== RECORDS TO PROCESS ==
____

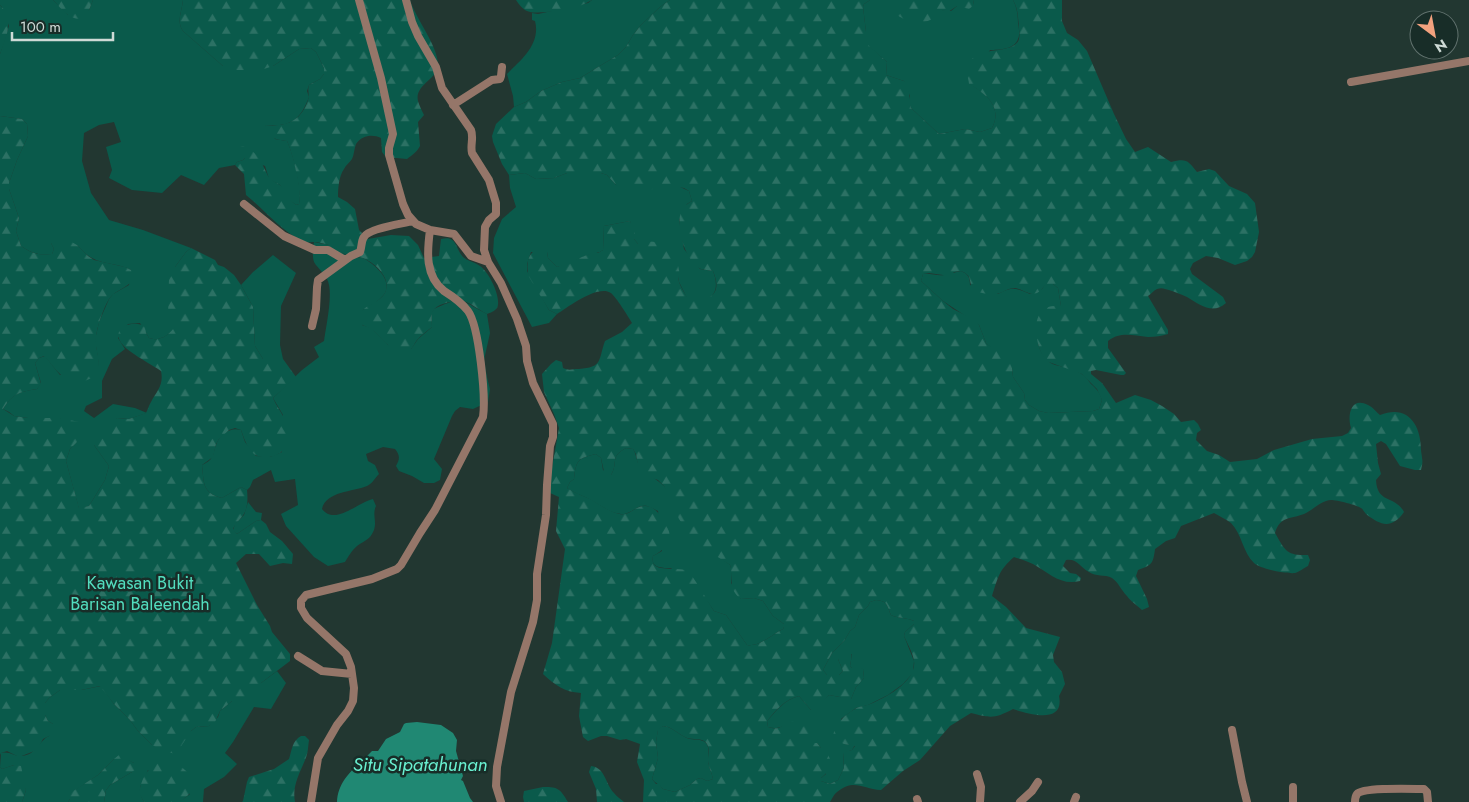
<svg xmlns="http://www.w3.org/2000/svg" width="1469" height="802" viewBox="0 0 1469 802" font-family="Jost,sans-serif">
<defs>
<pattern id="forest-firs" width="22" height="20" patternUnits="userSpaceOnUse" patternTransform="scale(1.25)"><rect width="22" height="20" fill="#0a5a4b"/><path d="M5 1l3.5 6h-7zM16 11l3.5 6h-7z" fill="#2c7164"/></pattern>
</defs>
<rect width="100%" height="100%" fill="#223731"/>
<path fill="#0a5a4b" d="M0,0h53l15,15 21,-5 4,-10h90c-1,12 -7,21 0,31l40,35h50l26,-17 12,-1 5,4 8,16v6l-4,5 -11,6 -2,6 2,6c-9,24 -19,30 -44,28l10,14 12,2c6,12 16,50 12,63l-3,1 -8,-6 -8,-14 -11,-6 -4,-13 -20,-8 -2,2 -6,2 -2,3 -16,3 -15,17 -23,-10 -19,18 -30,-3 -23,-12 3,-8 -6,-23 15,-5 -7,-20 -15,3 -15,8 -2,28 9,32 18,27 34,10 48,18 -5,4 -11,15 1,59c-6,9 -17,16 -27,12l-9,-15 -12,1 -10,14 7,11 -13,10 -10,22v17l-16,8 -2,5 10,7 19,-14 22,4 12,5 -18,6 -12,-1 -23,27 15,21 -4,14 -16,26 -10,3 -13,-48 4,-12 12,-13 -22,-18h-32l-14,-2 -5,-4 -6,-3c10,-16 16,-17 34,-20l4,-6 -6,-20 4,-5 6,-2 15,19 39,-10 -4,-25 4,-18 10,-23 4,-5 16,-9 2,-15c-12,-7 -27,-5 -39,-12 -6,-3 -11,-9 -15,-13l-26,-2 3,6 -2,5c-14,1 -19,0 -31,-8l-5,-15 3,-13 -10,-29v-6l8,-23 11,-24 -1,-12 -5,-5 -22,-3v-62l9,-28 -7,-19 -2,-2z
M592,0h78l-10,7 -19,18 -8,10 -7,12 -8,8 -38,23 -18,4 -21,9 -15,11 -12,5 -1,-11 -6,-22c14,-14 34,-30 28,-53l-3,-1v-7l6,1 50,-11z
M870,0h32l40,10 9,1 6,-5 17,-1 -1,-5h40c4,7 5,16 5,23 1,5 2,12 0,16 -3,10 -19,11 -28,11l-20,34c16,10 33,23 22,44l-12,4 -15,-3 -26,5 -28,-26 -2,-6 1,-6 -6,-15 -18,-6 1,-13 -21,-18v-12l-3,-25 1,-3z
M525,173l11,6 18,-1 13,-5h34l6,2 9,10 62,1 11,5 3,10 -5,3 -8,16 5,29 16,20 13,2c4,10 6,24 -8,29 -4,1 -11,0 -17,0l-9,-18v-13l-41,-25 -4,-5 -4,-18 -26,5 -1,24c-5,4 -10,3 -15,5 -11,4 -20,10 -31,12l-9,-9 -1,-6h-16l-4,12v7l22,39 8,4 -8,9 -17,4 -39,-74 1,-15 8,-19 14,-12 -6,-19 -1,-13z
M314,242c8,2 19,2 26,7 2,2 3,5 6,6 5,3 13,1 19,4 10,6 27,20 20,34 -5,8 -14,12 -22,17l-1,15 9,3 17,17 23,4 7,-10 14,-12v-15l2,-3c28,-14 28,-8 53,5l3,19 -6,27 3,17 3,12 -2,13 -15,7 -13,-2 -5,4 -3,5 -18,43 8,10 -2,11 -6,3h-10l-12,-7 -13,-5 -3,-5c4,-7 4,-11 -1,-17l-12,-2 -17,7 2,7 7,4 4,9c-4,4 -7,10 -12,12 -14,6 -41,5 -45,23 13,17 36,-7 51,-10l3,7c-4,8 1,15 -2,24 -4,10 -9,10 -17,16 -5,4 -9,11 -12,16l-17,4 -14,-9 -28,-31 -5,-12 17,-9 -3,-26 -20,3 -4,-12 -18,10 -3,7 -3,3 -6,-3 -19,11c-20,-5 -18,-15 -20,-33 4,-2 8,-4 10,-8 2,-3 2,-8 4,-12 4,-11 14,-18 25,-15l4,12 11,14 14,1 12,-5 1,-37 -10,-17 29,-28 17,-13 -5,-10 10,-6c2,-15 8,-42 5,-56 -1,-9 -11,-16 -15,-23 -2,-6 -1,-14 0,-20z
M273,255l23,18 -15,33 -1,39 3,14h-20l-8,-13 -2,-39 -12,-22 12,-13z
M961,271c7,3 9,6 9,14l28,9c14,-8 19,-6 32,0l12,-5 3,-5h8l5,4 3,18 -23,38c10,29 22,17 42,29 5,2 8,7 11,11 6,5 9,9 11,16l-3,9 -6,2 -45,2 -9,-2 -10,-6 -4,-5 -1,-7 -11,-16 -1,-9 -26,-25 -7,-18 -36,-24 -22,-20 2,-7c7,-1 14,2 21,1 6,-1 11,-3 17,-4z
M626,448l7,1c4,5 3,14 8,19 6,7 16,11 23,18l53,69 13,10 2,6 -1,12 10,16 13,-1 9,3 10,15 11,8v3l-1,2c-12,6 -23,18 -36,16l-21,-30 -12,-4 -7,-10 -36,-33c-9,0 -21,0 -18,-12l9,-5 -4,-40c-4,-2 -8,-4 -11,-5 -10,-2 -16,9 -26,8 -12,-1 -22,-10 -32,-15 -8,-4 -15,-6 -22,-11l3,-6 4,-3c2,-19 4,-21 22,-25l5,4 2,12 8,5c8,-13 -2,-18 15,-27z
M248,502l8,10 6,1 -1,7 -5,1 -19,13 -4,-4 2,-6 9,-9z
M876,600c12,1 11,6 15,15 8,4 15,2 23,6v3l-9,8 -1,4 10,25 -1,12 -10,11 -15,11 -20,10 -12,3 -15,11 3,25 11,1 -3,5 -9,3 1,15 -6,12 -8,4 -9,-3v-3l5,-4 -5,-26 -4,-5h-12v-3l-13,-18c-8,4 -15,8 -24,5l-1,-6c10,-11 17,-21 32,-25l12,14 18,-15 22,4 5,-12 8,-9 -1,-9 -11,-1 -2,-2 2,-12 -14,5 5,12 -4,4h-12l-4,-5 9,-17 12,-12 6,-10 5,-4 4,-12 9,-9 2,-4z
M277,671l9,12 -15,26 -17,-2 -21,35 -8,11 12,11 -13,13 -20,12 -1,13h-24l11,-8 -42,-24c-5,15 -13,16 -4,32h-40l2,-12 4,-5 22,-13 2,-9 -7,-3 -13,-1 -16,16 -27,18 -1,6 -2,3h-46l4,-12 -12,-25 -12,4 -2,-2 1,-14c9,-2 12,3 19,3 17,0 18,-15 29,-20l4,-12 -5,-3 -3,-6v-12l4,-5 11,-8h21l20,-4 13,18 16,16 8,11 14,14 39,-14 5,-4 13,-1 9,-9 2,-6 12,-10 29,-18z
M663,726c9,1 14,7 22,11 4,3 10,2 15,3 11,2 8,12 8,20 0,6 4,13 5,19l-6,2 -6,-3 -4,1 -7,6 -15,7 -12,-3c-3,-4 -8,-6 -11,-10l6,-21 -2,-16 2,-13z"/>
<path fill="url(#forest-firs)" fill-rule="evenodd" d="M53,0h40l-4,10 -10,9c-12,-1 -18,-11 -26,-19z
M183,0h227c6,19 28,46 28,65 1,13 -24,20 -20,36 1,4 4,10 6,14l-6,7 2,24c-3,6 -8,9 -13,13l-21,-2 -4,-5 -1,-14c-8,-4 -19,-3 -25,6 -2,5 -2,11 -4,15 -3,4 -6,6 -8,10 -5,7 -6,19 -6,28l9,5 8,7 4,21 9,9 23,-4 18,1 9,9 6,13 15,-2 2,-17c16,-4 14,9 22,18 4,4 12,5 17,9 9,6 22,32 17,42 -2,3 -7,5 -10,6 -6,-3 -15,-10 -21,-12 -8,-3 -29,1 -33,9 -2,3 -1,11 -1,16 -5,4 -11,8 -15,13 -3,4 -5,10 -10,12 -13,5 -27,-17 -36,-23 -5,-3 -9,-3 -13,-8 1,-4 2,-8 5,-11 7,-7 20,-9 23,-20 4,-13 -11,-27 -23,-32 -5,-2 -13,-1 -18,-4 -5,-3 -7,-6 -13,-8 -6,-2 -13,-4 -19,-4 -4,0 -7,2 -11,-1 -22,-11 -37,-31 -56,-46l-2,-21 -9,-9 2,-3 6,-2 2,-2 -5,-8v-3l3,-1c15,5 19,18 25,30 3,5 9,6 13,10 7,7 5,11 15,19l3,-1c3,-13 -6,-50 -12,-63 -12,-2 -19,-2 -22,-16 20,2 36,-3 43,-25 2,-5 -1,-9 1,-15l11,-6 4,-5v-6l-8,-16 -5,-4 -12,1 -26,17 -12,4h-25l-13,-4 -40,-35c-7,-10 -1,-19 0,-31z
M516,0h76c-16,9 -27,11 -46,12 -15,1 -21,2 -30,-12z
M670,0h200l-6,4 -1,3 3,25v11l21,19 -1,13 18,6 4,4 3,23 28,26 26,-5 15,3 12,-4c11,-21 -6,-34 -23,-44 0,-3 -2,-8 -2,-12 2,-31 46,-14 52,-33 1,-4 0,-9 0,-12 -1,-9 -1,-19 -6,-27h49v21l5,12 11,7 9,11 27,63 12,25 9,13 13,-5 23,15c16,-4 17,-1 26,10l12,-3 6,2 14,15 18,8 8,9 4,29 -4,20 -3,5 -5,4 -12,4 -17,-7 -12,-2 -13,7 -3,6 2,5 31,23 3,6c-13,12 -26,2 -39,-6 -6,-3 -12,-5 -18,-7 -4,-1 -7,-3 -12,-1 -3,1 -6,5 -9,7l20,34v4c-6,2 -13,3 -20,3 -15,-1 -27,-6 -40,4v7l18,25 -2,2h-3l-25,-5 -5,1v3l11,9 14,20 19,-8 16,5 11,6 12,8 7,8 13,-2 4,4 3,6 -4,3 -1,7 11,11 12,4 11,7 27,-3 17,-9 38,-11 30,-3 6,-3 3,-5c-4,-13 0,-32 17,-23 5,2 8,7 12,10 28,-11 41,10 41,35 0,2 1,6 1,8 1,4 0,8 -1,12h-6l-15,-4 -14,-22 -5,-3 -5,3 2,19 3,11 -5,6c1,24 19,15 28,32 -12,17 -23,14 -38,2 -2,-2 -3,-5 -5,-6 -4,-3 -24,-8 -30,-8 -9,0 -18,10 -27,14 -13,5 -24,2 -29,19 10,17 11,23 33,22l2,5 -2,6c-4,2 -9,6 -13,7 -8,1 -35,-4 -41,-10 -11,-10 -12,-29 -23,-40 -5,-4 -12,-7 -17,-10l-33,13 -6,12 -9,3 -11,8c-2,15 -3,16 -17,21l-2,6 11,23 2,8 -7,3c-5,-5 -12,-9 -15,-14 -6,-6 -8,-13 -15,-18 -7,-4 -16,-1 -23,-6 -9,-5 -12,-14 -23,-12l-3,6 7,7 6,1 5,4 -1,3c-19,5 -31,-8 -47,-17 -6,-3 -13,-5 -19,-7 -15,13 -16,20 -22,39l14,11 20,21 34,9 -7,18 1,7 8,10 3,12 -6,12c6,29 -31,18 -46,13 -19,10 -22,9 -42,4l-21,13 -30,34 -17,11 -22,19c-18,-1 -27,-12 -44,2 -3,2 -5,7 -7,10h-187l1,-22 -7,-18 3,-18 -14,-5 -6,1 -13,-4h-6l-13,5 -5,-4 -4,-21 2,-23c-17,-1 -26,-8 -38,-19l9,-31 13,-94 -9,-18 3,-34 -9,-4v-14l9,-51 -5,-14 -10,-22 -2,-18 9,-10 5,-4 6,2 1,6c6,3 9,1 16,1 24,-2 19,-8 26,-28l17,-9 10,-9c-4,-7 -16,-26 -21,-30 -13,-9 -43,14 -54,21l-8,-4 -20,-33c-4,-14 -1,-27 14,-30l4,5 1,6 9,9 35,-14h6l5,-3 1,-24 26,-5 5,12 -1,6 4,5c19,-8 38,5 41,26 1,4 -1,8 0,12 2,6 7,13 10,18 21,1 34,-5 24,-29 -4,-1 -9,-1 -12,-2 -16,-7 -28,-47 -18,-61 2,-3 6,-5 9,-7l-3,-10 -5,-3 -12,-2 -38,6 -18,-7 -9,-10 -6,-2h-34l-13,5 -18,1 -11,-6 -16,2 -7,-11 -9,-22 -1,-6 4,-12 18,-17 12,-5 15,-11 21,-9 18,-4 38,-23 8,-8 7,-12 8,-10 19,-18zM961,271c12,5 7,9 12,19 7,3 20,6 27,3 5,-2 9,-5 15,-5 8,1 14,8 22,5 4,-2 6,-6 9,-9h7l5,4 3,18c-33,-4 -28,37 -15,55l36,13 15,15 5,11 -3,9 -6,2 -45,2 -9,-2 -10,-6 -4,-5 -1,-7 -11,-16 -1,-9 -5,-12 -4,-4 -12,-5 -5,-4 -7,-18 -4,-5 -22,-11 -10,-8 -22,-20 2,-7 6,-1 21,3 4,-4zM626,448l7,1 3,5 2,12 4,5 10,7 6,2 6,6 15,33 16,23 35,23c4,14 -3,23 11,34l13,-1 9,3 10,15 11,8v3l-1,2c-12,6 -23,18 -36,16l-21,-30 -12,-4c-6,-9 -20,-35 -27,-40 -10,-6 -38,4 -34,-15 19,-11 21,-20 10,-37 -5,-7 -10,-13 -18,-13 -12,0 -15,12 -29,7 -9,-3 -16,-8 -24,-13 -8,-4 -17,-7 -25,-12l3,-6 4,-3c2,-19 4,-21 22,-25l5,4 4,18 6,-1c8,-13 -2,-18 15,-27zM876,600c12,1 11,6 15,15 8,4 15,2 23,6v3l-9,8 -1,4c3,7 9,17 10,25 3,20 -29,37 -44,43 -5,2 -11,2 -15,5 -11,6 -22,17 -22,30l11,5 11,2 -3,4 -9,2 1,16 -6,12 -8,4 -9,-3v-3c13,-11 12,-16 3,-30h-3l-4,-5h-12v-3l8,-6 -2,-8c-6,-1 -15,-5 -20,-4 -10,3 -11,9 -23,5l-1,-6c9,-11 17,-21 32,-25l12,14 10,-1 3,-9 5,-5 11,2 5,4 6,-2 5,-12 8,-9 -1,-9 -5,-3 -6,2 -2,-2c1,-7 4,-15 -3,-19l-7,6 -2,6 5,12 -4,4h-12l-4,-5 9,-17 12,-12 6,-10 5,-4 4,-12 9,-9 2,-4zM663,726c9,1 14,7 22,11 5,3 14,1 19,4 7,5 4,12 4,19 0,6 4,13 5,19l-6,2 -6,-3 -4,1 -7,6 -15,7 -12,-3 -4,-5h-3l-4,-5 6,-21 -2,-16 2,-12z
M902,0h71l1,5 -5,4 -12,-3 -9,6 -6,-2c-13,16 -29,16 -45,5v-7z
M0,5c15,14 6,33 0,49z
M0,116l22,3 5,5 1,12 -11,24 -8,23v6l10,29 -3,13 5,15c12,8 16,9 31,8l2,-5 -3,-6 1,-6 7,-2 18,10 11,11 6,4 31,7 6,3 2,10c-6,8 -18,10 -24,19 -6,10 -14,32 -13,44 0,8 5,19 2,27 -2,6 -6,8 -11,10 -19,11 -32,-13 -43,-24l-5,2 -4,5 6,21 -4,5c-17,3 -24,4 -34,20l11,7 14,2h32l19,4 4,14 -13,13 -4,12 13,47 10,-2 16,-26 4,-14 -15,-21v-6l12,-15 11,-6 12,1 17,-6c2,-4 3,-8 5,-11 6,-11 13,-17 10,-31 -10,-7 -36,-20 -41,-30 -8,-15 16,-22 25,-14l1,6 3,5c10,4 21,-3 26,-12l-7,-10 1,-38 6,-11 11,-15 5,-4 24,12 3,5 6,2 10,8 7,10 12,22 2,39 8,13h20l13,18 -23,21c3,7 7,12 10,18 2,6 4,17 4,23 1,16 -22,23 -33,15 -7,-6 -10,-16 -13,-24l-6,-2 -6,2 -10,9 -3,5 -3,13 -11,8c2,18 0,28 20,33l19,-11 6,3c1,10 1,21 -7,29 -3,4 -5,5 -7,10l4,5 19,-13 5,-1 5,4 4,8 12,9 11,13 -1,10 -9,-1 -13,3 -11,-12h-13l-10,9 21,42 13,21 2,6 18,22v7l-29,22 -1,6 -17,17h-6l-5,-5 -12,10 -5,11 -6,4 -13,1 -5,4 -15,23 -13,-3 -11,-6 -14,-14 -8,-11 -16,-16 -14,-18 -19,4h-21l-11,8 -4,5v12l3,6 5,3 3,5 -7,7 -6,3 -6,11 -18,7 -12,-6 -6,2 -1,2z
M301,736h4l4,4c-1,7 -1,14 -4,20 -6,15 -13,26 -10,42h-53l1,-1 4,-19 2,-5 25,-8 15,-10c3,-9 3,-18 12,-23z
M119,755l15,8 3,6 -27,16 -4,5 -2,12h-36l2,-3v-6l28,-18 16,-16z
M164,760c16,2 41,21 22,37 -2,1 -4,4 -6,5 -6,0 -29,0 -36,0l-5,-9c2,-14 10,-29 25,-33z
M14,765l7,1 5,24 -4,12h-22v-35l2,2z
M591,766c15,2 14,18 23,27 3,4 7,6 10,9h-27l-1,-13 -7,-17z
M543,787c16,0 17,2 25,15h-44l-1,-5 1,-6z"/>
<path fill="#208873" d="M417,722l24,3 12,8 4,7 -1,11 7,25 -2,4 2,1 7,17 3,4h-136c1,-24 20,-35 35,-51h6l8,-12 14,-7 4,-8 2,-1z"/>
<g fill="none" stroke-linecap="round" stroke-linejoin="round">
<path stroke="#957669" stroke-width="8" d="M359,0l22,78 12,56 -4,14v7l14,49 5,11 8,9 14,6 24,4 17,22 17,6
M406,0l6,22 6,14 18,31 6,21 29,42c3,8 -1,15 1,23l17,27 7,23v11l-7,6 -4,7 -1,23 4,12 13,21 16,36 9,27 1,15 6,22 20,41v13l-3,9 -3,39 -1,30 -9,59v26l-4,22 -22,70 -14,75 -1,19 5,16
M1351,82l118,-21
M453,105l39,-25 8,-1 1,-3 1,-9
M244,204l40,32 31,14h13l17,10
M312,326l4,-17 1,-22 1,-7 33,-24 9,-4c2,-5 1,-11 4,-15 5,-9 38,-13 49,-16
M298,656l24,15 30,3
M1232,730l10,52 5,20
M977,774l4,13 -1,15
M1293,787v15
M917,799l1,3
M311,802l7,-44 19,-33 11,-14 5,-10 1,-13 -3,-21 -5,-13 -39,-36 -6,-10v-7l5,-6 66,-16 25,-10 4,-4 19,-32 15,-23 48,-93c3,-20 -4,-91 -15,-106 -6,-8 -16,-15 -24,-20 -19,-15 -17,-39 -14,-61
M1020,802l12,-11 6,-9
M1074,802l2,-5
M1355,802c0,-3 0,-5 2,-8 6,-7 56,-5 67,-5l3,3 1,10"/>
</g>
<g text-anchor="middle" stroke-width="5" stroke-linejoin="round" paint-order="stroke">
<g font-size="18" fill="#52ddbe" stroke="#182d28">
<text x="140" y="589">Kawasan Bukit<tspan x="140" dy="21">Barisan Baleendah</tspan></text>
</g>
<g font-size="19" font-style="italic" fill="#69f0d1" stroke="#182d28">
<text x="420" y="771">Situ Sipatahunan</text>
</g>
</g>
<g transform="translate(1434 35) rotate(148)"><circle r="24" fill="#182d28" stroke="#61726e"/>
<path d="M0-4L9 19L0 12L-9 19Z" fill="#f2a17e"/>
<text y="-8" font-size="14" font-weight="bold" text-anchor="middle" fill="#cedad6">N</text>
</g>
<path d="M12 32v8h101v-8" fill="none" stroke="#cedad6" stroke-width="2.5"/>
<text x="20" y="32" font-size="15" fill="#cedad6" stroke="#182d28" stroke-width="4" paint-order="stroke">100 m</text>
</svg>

____

== TASK OBJECTIVE ==
Set the lines down exactly as they stand, beginning at the one that contains "24,4 17,22 17,6" and stopping after the last line of the entries above.

== SOLUTION TO THIS PROBLEM ==
<path stroke="#957669" stroke-width="8" d="M359,0l22,78 12,56 -4,14v7l14,49 5,11 8,9 14,6 24,4 17,22 17,6
M406,0l6,22 6,14 18,31 6,21 29,42c3,8 -1,15 1,23l17,27 7,23v11l-7,6 -4,7 -1,23 4,12 13,21 16,36 9,27 1,15 6,22 20,41v13l-3,9 -3,39 -1,30 -9,59v26l-4,22 -22,70 -14,75 -1,19 5,16
M1351,82l118,-21
M453,105l39,-25 8,-1 1,-3 1,-9
M244,204l40,32 31,14h13l17,10
M312,326l4,-17 1,-22 1,-7 33,-24 9,-4c2,-5 1,-11 4,-15 5,-9 38,-13 49,-16
M298,656l24,15 30,3
M1232,730l10,52 5,20
M977,774l4,13 -1,15
M1293,787v15
M917,799l1,3
M311,802l7,-44 19,-33 11,-14 5,-10 1,-13 -3,-21 -5,-13 -39,-36 -6,-10v-7l5,-6 66,-16 25,-10 4,-4 19,-32 15,-23 48,-93c3,-20 -4,-91 -15,-106 -6,-8 -16,-15 -24,-20 -19,-15 -17,-39 -14,-61
M1020,802l12,-11 6,-9
M1074,802l2,-5
M1355,802c0,-3 0,-5 2,-8 6,-7 56,-5 67,-5l3,3 1,10"/>
</g>
<g text-anchor="middle" stroke-width="5" stroke-linejoin="round" paint-order="stroke">
<g font-size="18" fill="#52ddbe" stroke="#182d28">
<text x="140" y="589">Kawasan Bukit<tspan x="140" dy="21">Barisan Baleendah</tspan></text>
</g>
<g font-size="19" font-style="italic" fill="#69f0d1" stroke="#182d28">
<text x="420" y="771">Situ Sipatahunan</text>
</g>
</g>
<g transform="translate(1434 35) rotate(148)"><circle r="24" fill="#182d28" stroke="#61726e"/>
<path d="M0-4L9 19L0 12L-9 19Z" fill="#f2a17e"/>
<text y="-8" font-size="14" font-weight="bold" text-anchor="middle" fill="#cedad6">N</text>
</g>
<path d="M12 32v8h101v-8" fill="none" stroke="#cedad6" stroke-width="2.5"/>
<text x="20" y="32" font-size="15" fill="#cedad6" stroke="#182d28" stroke-width="4" paint-order="stroke">100 m</text>
</svg>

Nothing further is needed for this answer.